Though power is restored to nearly all who lost it during the hurricane, there are still thousands without. Some of them are Ike victims and some aren't. They are the ones who moved or transferred service since the storm. Their orders had to be put on hold while CenterPoint Energy worked to get power flowing again.
Rex and Kim Bettis and their two and a half year old twins lost their Kemah home in Hurricane Ike.
"Our house had 3 to 4 feet of water in it so we had to find somewhere else to live," said Rex Bettis.
After gathering what they could of their belongings, the moved into a Clear Lake townhome. That was two weeks ago.
"I've given up calling, it doesn't do me any good to call and sit on the phone for 30 minutes everyday with these people because they don't tell me anything," Rex said.
Extension cords from gracious neighbors still snake across the living room, while candles burn in the kitchen.
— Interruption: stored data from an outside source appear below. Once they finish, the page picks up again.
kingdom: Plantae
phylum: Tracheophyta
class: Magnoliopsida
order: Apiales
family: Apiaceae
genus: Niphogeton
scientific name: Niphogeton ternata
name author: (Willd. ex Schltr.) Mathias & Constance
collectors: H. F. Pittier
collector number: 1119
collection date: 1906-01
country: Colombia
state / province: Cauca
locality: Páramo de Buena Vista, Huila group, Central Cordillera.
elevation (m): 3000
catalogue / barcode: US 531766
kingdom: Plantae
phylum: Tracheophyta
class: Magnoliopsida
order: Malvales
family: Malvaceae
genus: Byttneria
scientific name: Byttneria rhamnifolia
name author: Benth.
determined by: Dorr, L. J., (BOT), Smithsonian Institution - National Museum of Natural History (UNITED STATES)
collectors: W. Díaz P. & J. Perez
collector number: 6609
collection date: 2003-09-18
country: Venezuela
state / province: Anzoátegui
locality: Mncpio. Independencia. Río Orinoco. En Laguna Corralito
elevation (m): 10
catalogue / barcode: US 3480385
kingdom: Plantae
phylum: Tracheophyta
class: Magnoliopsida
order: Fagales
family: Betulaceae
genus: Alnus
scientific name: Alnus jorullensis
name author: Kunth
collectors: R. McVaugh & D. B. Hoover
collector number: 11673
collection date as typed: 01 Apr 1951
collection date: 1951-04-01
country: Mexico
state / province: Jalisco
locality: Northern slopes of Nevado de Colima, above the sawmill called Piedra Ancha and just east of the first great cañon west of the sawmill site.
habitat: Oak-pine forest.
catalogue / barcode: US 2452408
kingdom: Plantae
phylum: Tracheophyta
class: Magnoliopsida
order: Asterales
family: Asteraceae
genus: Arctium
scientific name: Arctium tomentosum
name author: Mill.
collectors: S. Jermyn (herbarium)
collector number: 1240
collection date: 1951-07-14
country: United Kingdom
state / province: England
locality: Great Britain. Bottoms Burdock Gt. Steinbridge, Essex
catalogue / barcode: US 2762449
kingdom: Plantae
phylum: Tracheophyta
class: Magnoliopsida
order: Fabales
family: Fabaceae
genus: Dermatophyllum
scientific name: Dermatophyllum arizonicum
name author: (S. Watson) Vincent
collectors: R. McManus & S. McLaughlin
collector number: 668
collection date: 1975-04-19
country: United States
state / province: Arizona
Their neighbors all have power but this couple can't get the lights turned on.
"It's bad enough that we were victimized by Ike, it just seems like now we're being victimized by the power company," said Kim Bettis.
CenterPoint Energy tells us they have been so focused since the hurricane on returning power to those who lost it, that they have halted new service orders and transfers.
"We stopped doing normal routine operations on September 12th," said Alicia Dixon with the company.
A spokesperson tells us at least $65,000 orders for power are waiting to be worked.
"Well there is definitely a back log because when Ike made landfall restoration had to be our priority," Dixon said.
Neither Rex or Kim Bettis want to suggest that power crews aren't doing their jobs. They know it was a mammoth undertaking restoring power to over two million customers. They just want to know why it's so difficult to get someone out to pull this tag off their meter now that most everyone else has their lights back on.
"All I need is some guy to come cut the tag off the meter and come turn it on right there," Rex said.
CenterPoint Energy has an estimate for getting power turned on to all those who've moved or transferred service since Hurricane Ike. They hope to have power to those 65,000 or so customers within 16 days.